Wróblowianka Kraków – Wiarusy Igołomia 3:5 (1:4)
Bramki: 0:1 Skrzyński 7 karny, 0:2 Morawski 15, 1:2 Kozik 20, 1:3 Zapiór 30, 1:4 K. Mazur 42, 2:4 Żerdecki 48, 3:4 Kozik 52, 3:5 S. Galus 64.
Wróblowianka: Tomana – Piekarski (85 Koczara), Markiewicz (46 Szwajdych), Bagnicki, Morawski – Piątek, Łabuz (46 D. Guzik), Mordec – Kozik, Gawlik (46 W. Mazur), Żerdecki.
Wiarusy: Potijenko – Feluś, Skrzyński (80 Kopiejka), Gurda, Machaj – Siwek (65 Skocz), K. Mazur, Zapiór, Świętek (46 N. Nowak) – Grzegórzko (85 Dobosz), R. Nowak (60 S. Galus).
Sędziował: Piotr Koźmiński. Żółte kartki: Markiewicz – Zapiór.
Wzmocniona w zimie Wróblowianka zaliczyła falstart.

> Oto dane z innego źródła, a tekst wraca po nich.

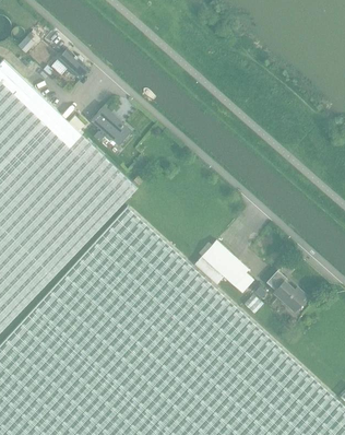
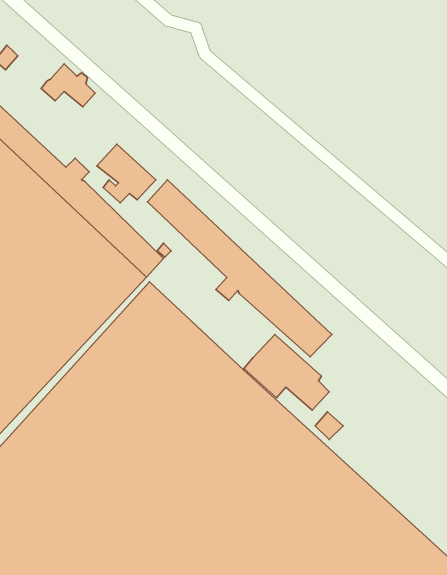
building: none -> [148,180,332,357]
building: [266,272,307,311] -> none

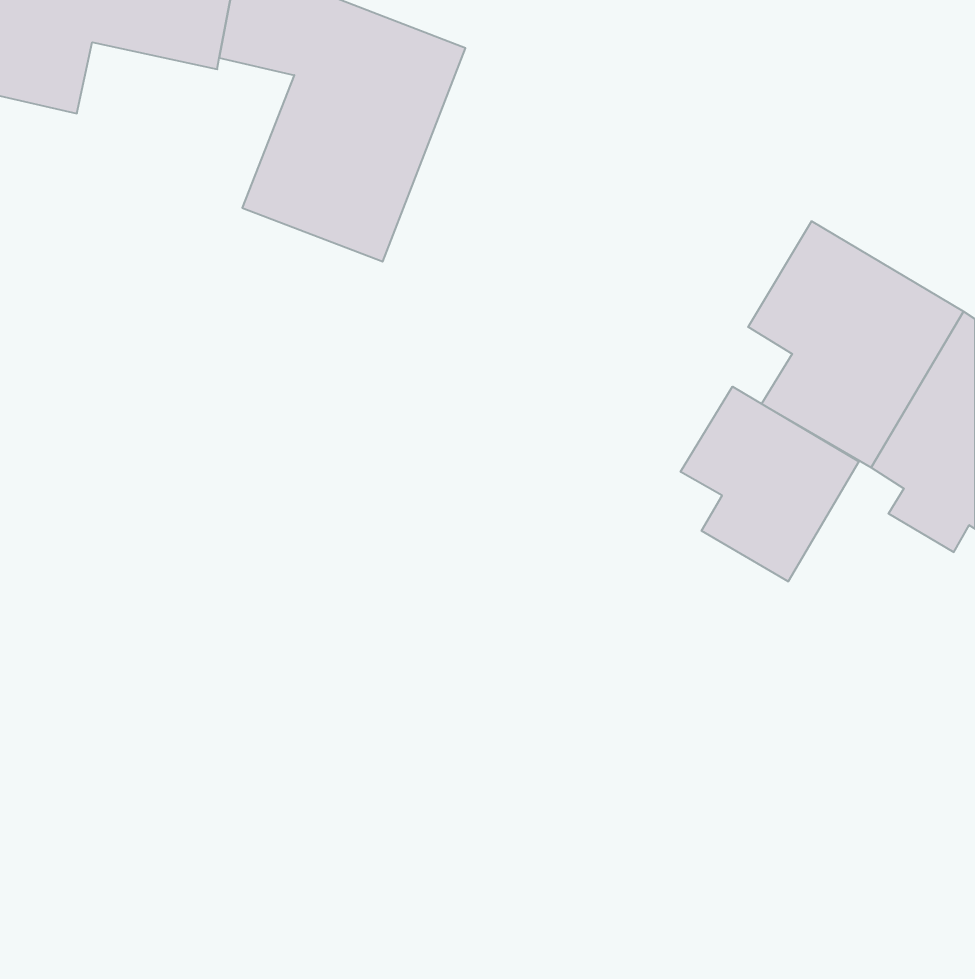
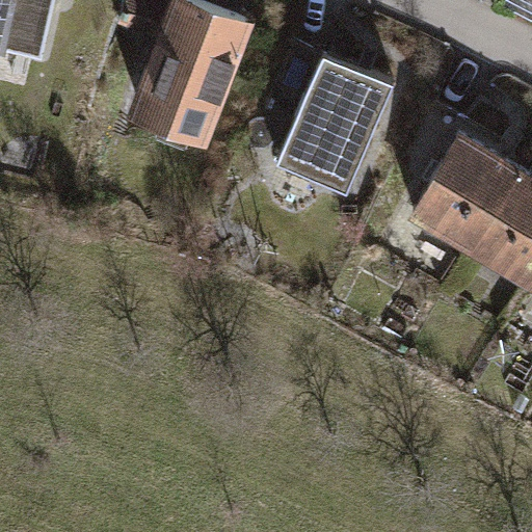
building: none -> [280,56,393,190]
building: [681,387,859,582] -> none

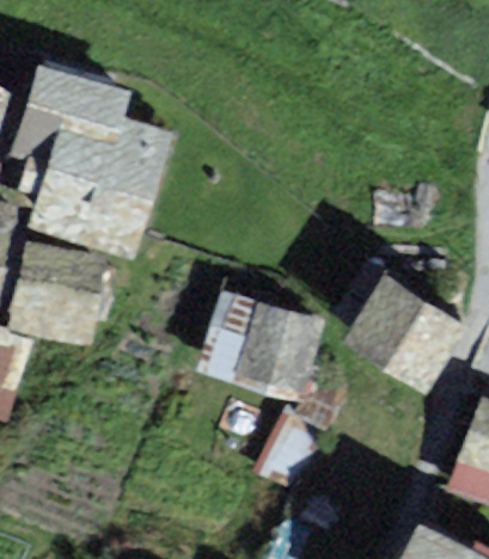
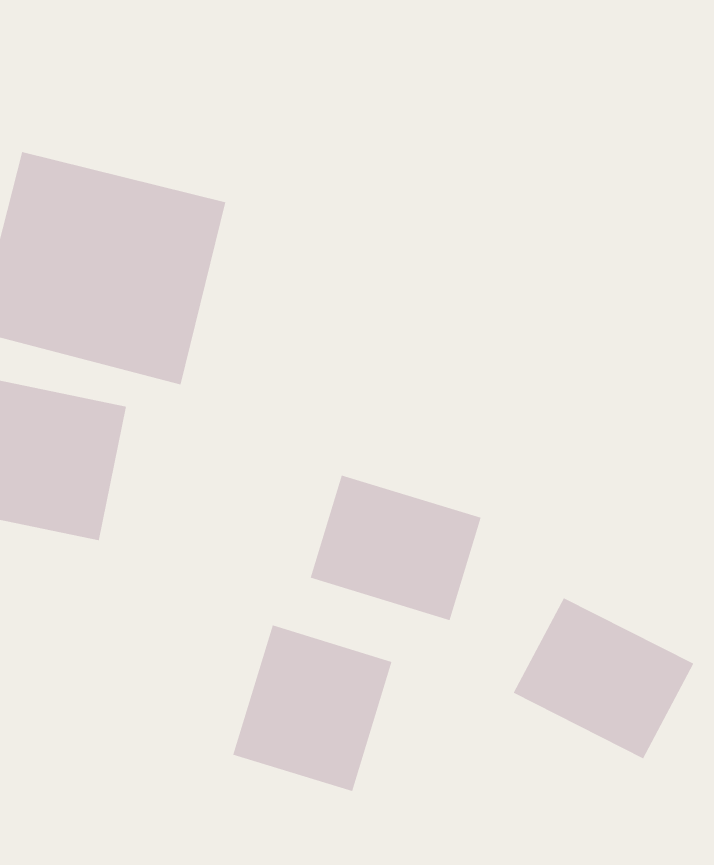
building: [341,280,452,379] -> [513,597,694,759]
building: none -> [233,625,392,792]

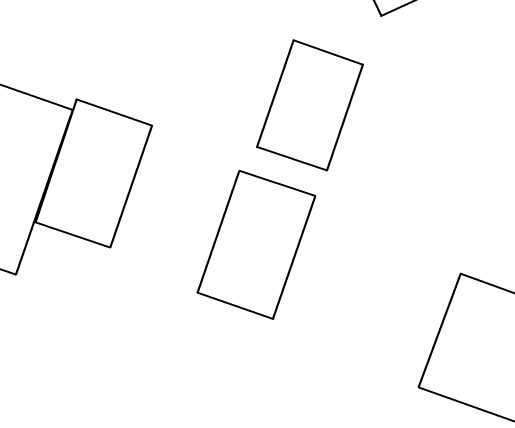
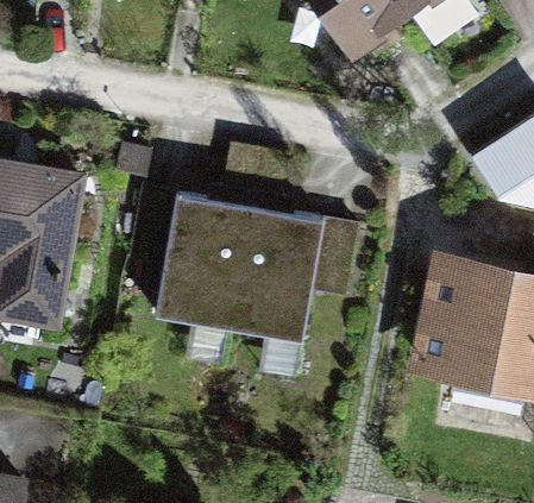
building: [257,40,363,171] -> none
building: [36,99,152,247] -> [153,196,244,323]

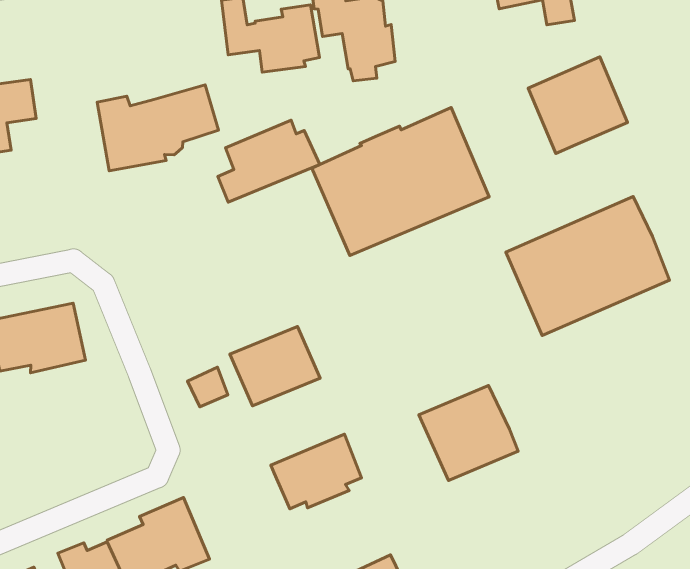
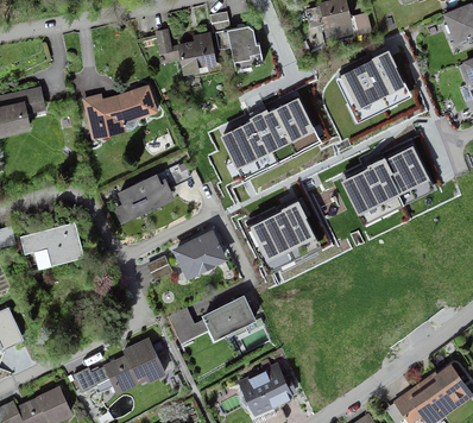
building: [218,120,320,202] -> [113,172,175,225]
building: [419,385,518,480] -> [253,207,315,266]
building: none -> [168,309,208,345]

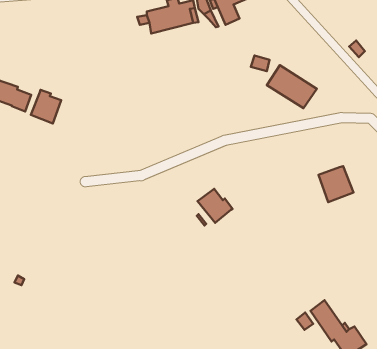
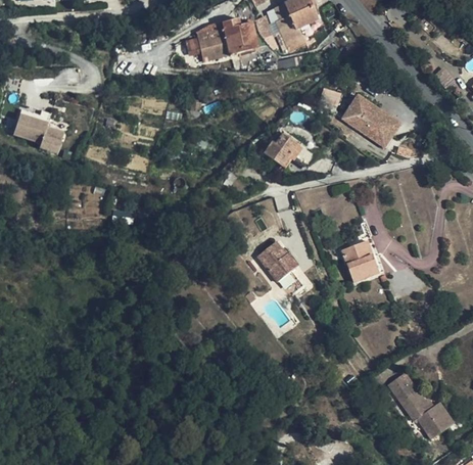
building: [31,90,61,124] -> none
building: none -> [265,132,315,165]
building: [318,166,354,202] -> [343,239,384,281]

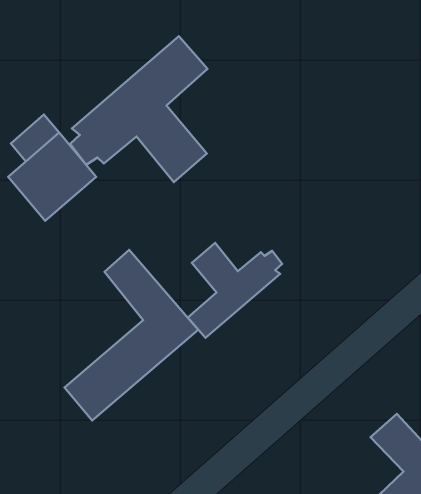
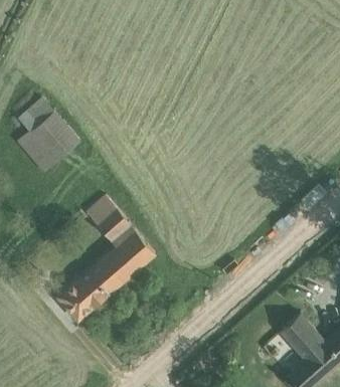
building: [70,36,208,182] -> none
building: [188,243,282,338] -> none

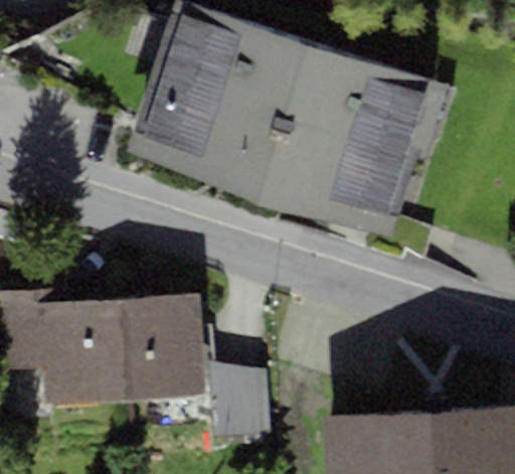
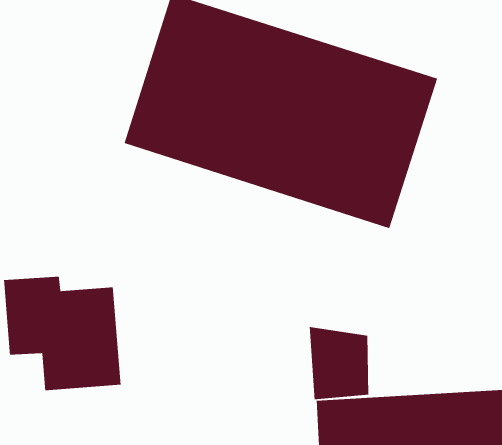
building: [117,295,205,401] -> none
building: [208,362,270,438] -> [309,326,369,400]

Gra nie u siebie (na boisku AWF), do tego tuż przed meczem okazało się, że nie ma nominalnego bramkarza (między słupkami stanął Tomana – popełniał błędy, ale też obronił karnego w końcówce). Goście szybko odskoczyli, ale na początku II połowy ich przewaga stopniała do gola (3:4). Sytuację uspokoiła bramka rezerwowego S. Galusa.